518. Coin Change II 377. Combination Sum IV

518. Coin Change II

You are given an integer array coins representing coins of different denominations and an integer amount representing a total amount of money.

Return the number of combinations that make up that amount. If that amount of money cannot be made up by any combination of the coins, return 0.

You may assume that you have an infinite number of each kind of coin.

The answer is guaranteed to fit into a signed 32-bit integer.

 Like the knapsack problem, but there are  unlimited number of each item!
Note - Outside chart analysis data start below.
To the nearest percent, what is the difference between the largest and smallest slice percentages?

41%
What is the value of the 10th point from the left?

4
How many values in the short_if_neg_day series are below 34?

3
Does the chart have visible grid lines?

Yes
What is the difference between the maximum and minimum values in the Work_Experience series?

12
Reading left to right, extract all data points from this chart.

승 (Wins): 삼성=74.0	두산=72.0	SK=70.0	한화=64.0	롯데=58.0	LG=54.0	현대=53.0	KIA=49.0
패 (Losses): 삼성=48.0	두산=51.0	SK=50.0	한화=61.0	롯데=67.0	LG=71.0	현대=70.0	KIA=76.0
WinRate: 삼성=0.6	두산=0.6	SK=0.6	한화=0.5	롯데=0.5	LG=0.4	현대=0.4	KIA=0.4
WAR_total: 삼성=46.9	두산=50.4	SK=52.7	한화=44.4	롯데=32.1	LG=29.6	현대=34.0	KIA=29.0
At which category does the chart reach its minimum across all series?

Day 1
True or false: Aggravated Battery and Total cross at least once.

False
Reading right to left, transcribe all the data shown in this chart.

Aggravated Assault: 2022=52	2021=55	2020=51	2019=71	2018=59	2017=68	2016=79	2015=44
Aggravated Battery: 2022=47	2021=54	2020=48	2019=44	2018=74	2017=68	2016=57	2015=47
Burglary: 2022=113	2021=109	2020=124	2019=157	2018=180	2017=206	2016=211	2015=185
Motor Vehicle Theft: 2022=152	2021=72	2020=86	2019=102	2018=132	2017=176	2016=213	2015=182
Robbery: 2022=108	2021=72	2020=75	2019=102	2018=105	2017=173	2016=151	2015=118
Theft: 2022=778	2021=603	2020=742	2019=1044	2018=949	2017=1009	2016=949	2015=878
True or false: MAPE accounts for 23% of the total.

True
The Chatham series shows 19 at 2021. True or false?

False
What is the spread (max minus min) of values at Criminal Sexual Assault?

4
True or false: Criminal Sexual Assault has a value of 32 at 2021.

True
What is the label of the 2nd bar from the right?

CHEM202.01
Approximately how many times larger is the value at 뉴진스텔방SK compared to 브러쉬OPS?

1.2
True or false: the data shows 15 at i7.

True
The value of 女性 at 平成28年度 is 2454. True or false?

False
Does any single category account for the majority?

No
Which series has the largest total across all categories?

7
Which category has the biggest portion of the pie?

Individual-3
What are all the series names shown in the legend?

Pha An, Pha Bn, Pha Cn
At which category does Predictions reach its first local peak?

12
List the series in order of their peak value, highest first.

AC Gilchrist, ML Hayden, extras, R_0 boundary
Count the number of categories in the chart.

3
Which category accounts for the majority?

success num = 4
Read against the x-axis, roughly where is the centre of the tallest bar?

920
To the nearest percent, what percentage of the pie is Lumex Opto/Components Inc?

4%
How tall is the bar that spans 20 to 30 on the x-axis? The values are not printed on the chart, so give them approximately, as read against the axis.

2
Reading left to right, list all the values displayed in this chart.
so Change the traversal order can be done!

AC:

Time complexity: O(m x n) m is the size of knapsack, n is the size of soins

Space complexity: O(m)

class Solution:
    def change(self, amount: int, coins: List[int]) -> int:

        dp = [0] * (amount + 1)
        dp[0] = 1

        for coin in coins:
            for j in range(coin, amount + 1):
                dp[j] += dp[j - coin]
        
        return dp[-1]

377. Combination Sum IV

Given an array of distinct integers nums and a target integer target, return the number of possible combinations that add up to target.

The test cases are generated so that the answer can fit in a 32-bit integer.

 

 Combinations in a different order   also count!!!!!  :  Different ways to load a backpack

                   Traverse the knapsack first, then the items.     ( if   i > num : continue traverse)

class Solution:
    def combinationSum4(self, nums: List[int], target: int) -> int:
        dp = [0] * (target + 1)  # 创建动态规划数组，用于存储组合总数
        dp[0] = 1  # 初始化背包容量为0时的组合总数为1

        for i in range(1, target + 1):  # 遍历背包容量
            for j in nums:  # 遍历物品列表
                if i >= j:  # 当背包容量大于等于当前物品重量时
                    dp[i] += dp[i - j]  # 更新组合总数

        return dp[-1]  # 返回背包容量为target时的组合总数